Negative Look-behinds in Ruby 1.8 (and Javascript)
09 Jun 2010
Regular expressions and Ruby
This should probably help out anyone who has tried a negative look-behind assertion in Ruby 1.8.
There are two possible solutions for this, firstly you can use the Ruby 1.9 regular expression engine (Oniguruma) and continue using regular expressions in full glorious manner. However as Oniguruma is a C extension to the Ruby programming language, I would err on the side of caution before attempting to install it.
There is another, slightly convoluted, yet reasonable enough solution that you could apply in Ruby and Javascript!

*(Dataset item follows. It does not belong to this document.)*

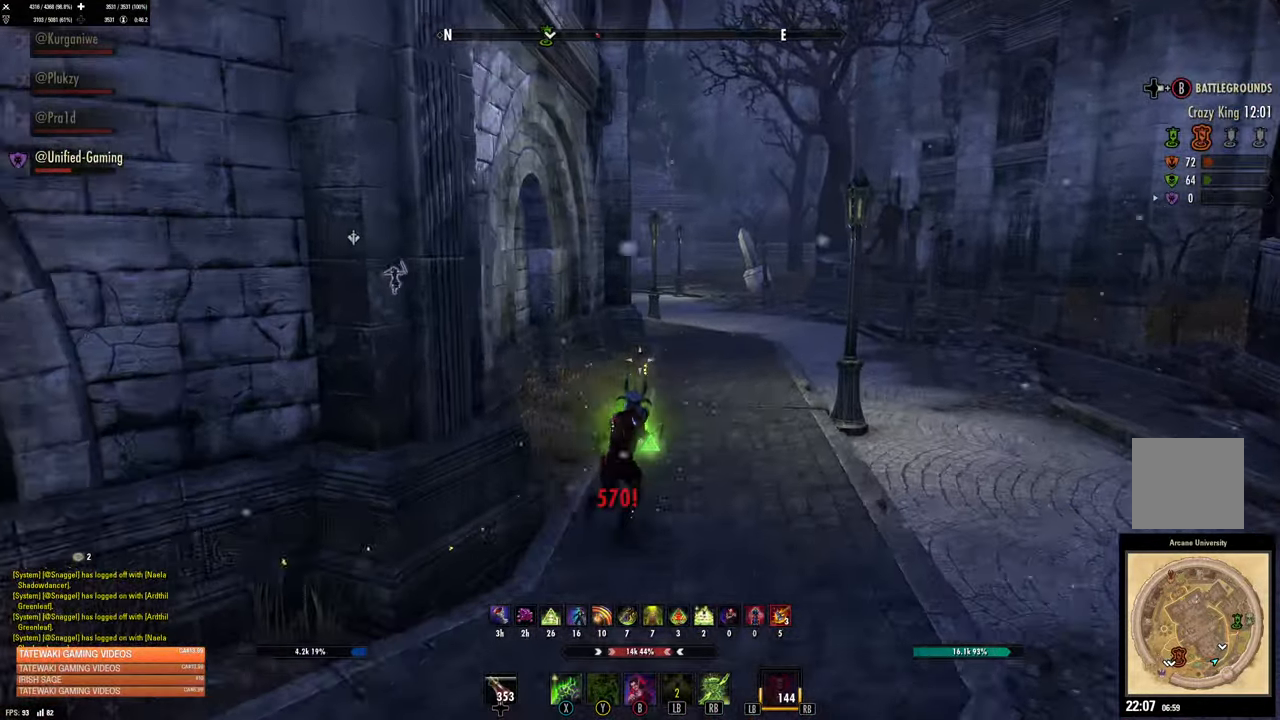
{"dt_ms": 500, "buttons": [], "left_stick": "up", "right_stick": "center", "events": []}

Take for example the following scenario, we’ve been slowly transitioning our content management system into a series of web services for external PHP Typekit websites.

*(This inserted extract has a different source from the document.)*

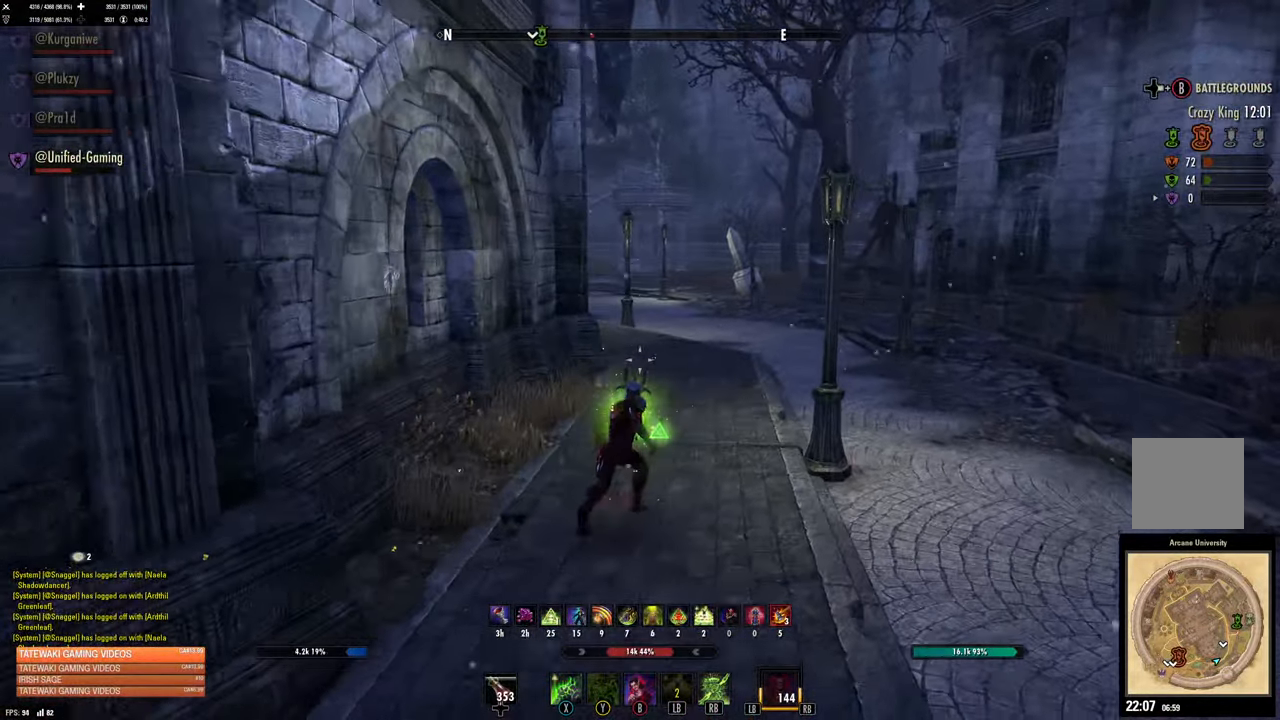
{"dt_ms": 500, "buttons": [], "left_stick": "up", "right_stick": "center", "events": [[183, "R1", "down"], [283, "R1", "up"]]}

Unfortunately, one thing we would have liked to include is a calendar just like at the bottom here, which used to contain a load of relative links to:
/\/assets\/a\/[0-9a-f]{2}\/[0-9a-f]{2}/
Not so good, if you are trying to pull HTML directly from our main Rails app as a web service, so you would want a fully qualified domain name. In most languages, you could modify that regex to something like:
/(?<!http\:\/\/images\.scholastic\.co\.uk)\/assets\/a\/[0-9a-f]{2}\/[0-9a-f]{2}/
What we ended up doing is turning our URL check into technically two checks, one for the main regex, and one for a substring match afterwards
def validate_asset_urls
raise "Use negative lookbehind instead of substring match" if RUBY_VERSION > "1.9"
main_regex = /\/assets\/a\/[0-9a-f]{2}\/[0-9a-f]{2}/
domain_name = "http://images.scholastic.co.uk"
self.content_str.scan(main_regex).inject(0) do |index, result|
# create substring of the content_str which goes from the last point in
# the inject to the end of the string
substring = self.content_str[index..(self.content_str.size-1)]
# increment substring start index by the index of the first result match
# in order to aid us in working out whether a FQDN is used
index += substring.index(result)
if self.content_str[(index-domain_name.size)..index-1] != domain_name
errors.add(:content_str, "Links to assets must be fully qualified: #{result}")
break
end
# increment substring index by the size of the result if no error
index += result.size
end
end
So, the scan gives us all matches of the main pattern and then a substring match using a running pointer for each match checks whether to see whether it is valid. This could be further extended to a regex if the lookbehind match is more complex.